The Philadelphia 76ers winning the NBA championship?
You’d have called that impossible this season, and it was, but no bookmaker was giving you the 5,000-1 odds that belonged to Leicester — not even close.
So take this with a large block of salt, but the NHL’s version of Leicester is St. Louis.
The Blues fit the file in two basic ways — they’ve never been champions, but they have been runners-up.
Leicester finished second in 1929. Thanks to the playoff setup that followed NHL expansion in 1967, the St. Louis Blues went to the Stanley Cup final in each of the first three years of their existence, didn’t win a game and haven’t been back.
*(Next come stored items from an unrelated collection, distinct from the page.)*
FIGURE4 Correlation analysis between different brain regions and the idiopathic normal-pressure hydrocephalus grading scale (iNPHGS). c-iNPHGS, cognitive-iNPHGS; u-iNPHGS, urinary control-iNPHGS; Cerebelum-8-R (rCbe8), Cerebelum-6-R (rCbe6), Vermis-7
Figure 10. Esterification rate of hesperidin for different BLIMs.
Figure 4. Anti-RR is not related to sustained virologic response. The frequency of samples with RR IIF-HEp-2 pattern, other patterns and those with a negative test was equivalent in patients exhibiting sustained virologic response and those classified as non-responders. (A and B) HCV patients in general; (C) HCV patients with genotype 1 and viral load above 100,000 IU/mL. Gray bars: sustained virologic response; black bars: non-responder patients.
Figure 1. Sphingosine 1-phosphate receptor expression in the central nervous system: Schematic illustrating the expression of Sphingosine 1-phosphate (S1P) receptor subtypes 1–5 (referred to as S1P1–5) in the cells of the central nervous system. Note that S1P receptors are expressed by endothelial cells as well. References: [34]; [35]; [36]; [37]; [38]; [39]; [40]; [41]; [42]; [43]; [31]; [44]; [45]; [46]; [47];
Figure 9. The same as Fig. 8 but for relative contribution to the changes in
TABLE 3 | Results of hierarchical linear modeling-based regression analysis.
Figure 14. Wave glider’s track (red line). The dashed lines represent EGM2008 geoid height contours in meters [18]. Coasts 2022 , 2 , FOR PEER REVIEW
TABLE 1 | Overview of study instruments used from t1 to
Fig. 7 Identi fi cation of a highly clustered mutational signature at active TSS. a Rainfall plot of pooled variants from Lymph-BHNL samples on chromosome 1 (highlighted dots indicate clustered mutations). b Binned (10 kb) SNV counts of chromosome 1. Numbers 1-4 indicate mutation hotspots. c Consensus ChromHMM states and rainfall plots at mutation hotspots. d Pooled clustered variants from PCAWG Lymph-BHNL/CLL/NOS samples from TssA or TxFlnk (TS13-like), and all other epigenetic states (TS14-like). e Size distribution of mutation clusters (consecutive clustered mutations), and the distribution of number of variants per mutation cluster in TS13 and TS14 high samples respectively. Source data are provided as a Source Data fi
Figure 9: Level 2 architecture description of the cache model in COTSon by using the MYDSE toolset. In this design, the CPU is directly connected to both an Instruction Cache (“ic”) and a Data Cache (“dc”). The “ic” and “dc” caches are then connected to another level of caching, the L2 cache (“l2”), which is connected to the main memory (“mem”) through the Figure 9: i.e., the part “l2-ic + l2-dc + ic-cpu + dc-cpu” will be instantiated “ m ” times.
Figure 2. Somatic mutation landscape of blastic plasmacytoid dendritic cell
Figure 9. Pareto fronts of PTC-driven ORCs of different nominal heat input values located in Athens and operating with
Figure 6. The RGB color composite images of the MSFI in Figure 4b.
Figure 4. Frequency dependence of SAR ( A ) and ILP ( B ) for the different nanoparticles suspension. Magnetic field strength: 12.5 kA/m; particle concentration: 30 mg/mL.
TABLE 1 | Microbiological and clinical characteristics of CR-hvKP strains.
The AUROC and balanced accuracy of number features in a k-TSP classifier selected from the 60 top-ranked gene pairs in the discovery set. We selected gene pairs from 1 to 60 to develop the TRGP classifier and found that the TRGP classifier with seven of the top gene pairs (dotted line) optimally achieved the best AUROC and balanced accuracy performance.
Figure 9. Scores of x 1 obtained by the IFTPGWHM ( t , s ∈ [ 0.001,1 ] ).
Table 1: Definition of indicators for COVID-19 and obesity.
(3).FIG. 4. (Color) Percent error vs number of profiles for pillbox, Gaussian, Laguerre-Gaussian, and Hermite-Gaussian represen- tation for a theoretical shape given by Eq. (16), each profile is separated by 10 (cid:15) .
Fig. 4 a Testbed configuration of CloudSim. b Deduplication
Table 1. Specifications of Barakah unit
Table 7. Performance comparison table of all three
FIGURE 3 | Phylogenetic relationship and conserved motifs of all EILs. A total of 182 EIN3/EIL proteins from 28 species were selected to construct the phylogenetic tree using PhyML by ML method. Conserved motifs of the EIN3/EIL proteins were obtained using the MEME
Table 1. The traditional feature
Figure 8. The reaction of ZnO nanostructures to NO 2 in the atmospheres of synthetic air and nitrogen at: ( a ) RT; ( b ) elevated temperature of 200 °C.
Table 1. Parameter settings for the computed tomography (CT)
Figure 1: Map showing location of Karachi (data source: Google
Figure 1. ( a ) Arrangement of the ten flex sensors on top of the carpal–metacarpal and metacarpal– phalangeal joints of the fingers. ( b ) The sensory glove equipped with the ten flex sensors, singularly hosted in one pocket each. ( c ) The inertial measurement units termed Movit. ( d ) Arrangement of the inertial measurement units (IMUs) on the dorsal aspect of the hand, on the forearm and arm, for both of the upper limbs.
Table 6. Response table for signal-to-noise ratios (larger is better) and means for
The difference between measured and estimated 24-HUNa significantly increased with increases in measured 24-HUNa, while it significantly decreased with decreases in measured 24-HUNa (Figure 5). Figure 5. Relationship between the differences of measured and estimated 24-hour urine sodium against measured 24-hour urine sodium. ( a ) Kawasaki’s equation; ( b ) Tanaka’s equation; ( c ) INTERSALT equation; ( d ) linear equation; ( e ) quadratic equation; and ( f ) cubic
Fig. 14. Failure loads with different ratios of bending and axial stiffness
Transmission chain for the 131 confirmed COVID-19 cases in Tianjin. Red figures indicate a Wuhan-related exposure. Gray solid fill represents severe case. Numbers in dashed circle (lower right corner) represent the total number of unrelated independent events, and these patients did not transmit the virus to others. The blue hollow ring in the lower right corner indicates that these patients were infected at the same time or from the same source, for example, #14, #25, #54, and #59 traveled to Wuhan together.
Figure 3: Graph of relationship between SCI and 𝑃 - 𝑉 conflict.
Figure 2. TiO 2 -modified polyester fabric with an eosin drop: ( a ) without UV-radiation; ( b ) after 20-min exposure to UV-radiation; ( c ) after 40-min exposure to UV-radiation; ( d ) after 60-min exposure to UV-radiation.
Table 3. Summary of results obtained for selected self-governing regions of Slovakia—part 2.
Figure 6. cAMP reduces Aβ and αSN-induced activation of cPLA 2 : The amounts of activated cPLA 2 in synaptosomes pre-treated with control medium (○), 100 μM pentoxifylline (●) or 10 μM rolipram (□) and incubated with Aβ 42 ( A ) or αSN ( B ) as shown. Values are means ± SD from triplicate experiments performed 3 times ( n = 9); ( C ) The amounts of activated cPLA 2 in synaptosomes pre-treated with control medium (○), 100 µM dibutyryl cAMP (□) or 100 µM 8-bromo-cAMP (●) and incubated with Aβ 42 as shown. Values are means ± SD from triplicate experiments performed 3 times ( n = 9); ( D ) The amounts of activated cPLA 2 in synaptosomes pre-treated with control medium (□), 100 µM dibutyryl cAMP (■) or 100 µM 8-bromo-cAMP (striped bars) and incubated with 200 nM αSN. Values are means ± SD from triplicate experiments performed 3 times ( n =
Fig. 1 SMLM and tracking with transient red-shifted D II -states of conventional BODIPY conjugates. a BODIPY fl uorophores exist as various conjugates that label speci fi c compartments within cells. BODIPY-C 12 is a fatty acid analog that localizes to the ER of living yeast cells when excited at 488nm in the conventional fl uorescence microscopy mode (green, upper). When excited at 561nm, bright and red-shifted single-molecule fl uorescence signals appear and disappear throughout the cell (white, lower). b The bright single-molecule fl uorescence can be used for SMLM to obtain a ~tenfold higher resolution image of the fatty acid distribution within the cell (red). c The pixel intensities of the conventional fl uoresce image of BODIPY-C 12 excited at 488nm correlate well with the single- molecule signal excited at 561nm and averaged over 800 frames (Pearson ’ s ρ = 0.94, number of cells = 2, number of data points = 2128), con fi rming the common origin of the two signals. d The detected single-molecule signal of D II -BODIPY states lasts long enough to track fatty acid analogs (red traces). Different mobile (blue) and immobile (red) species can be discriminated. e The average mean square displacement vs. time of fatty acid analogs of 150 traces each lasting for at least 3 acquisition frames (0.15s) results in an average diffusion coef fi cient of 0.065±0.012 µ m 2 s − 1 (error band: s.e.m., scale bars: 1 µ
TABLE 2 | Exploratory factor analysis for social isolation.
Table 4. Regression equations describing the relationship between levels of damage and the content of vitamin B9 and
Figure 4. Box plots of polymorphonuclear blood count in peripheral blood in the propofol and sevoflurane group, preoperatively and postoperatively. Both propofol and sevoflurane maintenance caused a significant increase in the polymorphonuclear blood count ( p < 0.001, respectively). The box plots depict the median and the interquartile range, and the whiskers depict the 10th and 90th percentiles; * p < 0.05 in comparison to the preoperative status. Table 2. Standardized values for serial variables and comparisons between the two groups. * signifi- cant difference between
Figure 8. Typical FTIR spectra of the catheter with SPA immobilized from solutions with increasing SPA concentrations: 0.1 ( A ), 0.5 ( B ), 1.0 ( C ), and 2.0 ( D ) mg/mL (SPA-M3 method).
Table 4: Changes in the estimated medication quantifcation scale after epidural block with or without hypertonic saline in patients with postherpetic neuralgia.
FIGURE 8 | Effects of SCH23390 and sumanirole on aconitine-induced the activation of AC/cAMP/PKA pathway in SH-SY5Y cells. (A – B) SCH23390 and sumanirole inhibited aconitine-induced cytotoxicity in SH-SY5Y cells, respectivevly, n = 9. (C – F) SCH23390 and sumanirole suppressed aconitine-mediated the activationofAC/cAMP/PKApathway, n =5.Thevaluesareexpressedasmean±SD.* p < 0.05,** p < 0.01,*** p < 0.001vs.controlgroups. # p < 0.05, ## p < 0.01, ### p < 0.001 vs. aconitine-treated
This season offers a chance for St. Louis to wipe its name from the top of the list of NHL teams that have never poured anything into the Stanley Cup. It would be an upset of sorts. The Blues weren’t among the four of five teams rated top contenders, primarily because they had to start their playoff run against Chicago. However, they quickly emerged as a solid bet after dispatching the Blackhawks.
Now one win away from the Central Division title, the Blues are equal parts favourite and underdog. Again similar to Leicester, they’re in a position to do great things, but their history suggests otherwise.
I’d get an argument from San Jose, Nashville and Washington if I said a Stanley Cup victory for St. Louis would bring the biggest first-time celebration, but with Leicester in mind, the Blues are mighty appealing if you’re looking for a sentimental “thumbs up” choice.
There are always NHL head coaching opportunities at this time of year. There just aren’t enough of them to go around. At one and the same time, it can be said that too many coaches get fired but not enough get hired.
There will be at least four new coaches running NHL benches next season.
Bruce Boudreau will be one of them, in Minnesota, and replacements are being sought for Dave Cameron in Ottawa, Bob Hartley in Calgary and for Boudreau in Anaheim.
The list of candidates grows large, indeed.
It includes job-seekers who, like Hartley, have won the Stanley Cup, no less.
Randy Carlyle and Marc Crawford can present those credentials.
Teams usually prefer coaches with previous NHL experience. Try making a list of previous head coaches who are still on the scene in one way or another and you will grow tired before you near the end.
Okay, here’s proof. Here’s mine, and it doesn’t need to go that far back to make a point.
In no particular order: Mike Yeo, Guy Boucher, Kevin Dineen, Ron Wilson, John Stevens, Paul MacLean, John MacLean, Dallas Eakins, Claude Noel, Adam Oates, Peter Horachek, Davis Payne, Mike Johnston, Craig Berube, Scott Gordon, Jacques Martin, Todd Richards, Terry Murray, Todd Nelson, Glen Gulutzan, Scott Arniel, Joe Sacco, Kirk Muller, Jim Playfair, Ralph Krueger, Ted Nolan, Brent Sutter, Brian Sutter, and okay…..Wayne Gretzky.
There are just as many names from minor pro, junior and college ranks who could be considered were they not at a disadvantage when compared to the more experienced coaches, yet at least one — Travis Green (Utica, AHL) is given a shot at landing in Anaheim or Calgary.
Again, it’s a tough business, because you will get fired and you may not get hired, but you’ll probably be interviewed. Apply thumbs “up” or “down” accordingly.